▸ Tasks to complete
a: Answer these questions using the text on meniscal tear diagnosis:
(i) What does the text name as a common predisposing cause of meniscal tears?
(ii) Effusion is more likely with which kind of cartilage injury?
(iii) What structure is the medial meniscus closely attached to?
b: Output the passage of the meniscal tear text from "Knee - Diagnosis" up to and including "to meniscal tears.".

▸ Provided text
....................

Knee - Diagnosis of Meniscal Tears Part 2 Clinical Assessment

I recently wrote to you about the merits of MRI versus history & physical examination in the diagnosis of meniscal tears. This newsletter describes important aspects of the clinical examination.

Suspicion of a meniscal tear will result from a combination of examination and elements from the history of injury. The information below may help in providing a better understanding of the factors which may lead to meniscal tears.

Acute Injury: The pain associated with acute meniscal tears can be quite variable. There can be severe pain, immediate disability, and sometimes associated locking. Alternatively, pain and swelling may only occur the day after the injury. Small tears, particularly degenerative ones, may be asymptomatic. Twisting is a common predisposing cause, & this can be a slow or fast motion event. There may or may not be a feeling of tearing at the time of injury. Effusion is not always present with a meniscal tear. This is more likely with chondral rather than meniscal cartilage injury, unless the torn meniscus irritates the synovium or articular surface.

The medial meniscus is closely attached to the medial joint capsule. It is therefore less mobile than the lateral meniscus, and more prone to injury.

....................

▸ Stored dataset items

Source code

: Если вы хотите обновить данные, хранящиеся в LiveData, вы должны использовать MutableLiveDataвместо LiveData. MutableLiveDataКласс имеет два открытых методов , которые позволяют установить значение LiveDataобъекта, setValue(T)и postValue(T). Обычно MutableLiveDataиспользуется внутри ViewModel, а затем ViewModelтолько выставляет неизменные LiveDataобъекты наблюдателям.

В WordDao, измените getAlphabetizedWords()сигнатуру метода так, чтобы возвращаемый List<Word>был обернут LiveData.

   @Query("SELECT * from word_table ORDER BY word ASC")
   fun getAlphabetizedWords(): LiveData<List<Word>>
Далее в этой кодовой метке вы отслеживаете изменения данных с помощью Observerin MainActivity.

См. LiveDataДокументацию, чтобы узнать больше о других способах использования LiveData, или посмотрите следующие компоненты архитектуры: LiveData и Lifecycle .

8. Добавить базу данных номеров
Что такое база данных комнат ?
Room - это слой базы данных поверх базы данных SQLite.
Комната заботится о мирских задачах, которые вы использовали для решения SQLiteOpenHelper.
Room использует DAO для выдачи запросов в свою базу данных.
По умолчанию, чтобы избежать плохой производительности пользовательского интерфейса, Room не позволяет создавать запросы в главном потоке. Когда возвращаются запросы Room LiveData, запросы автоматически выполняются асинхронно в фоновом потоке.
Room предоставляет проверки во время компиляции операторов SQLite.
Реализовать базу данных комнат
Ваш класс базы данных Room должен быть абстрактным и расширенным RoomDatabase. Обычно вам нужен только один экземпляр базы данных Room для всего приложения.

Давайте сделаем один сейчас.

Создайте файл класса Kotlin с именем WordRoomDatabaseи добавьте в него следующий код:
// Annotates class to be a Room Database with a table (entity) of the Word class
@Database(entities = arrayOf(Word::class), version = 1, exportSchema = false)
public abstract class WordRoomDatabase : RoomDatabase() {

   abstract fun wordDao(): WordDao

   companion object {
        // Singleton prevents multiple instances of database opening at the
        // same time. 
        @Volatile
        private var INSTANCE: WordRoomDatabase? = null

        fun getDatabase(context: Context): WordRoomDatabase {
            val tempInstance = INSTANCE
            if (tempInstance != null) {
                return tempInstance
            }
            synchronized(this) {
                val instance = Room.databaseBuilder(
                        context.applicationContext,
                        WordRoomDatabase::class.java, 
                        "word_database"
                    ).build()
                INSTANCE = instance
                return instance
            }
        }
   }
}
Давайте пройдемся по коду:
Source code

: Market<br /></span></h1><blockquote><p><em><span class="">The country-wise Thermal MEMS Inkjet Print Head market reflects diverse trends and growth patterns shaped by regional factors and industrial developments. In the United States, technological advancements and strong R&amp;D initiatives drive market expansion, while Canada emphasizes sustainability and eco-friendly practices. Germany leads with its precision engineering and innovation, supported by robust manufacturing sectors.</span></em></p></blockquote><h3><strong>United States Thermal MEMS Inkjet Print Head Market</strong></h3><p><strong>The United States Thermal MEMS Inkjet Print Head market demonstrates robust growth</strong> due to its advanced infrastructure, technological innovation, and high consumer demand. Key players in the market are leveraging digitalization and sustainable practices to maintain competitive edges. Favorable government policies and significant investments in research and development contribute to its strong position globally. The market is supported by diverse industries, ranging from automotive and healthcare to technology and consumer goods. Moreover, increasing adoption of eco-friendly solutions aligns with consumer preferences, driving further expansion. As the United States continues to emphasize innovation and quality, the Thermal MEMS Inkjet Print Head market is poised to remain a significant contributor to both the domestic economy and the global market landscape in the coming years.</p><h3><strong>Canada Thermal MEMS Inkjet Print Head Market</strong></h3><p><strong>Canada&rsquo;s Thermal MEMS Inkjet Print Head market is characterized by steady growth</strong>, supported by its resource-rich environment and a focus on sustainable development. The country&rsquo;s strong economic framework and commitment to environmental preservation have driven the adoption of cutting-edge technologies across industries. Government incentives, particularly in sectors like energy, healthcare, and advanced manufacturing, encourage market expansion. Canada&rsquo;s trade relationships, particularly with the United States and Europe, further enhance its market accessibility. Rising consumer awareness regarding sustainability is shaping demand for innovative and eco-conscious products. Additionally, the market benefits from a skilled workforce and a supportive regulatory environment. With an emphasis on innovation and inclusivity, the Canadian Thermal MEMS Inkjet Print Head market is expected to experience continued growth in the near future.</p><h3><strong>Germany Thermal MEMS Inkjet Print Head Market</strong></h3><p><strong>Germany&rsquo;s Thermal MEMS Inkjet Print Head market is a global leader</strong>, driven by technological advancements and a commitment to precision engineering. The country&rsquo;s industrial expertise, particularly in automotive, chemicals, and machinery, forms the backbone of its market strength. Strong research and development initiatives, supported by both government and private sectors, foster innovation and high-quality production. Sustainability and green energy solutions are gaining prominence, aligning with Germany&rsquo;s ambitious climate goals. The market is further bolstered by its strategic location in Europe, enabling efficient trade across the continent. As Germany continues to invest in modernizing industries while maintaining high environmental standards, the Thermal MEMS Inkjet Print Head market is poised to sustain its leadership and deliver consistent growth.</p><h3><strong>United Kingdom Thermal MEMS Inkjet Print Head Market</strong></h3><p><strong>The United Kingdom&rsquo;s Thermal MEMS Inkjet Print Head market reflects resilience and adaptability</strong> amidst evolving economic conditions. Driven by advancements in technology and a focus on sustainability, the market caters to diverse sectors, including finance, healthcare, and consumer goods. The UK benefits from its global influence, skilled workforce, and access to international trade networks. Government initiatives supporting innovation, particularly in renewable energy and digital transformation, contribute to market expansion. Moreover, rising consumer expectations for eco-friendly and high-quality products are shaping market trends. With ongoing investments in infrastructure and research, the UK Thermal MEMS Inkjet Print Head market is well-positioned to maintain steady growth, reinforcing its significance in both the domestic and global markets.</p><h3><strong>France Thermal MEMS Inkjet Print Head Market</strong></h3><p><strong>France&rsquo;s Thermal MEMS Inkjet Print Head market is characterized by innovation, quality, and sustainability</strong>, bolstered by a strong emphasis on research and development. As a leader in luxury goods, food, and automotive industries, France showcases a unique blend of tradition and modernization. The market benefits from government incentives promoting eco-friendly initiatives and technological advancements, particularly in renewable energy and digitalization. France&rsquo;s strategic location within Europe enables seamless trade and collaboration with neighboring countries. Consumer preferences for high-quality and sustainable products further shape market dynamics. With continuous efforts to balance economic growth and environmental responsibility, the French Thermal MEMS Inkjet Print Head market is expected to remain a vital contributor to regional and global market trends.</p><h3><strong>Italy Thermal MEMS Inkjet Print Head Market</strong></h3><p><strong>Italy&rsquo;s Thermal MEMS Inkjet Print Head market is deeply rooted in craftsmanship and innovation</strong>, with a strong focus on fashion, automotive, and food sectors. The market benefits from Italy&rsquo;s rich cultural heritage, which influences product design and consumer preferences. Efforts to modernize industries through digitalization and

....................

▸ Answers for this exercise
a:
(i) Twisting.
(ii) Chondral cartilage injury, rather than meniscal.
(iii) The medial joint capsule.

b:
Knee - Diagnosis of Meniscal Tears Part 2 Clinical Assessment

I recently wrote to you about the merits of MRI versus history & physical examination in the diagnosis of meniscal tears. This newsletter describes important aspects of the clinical examination.

Suspicion of a meniscal tear will result from a combination of examination and elements from the history of injury. The information below may help in providing a better understanding of the factors which may lead to meniscal tears.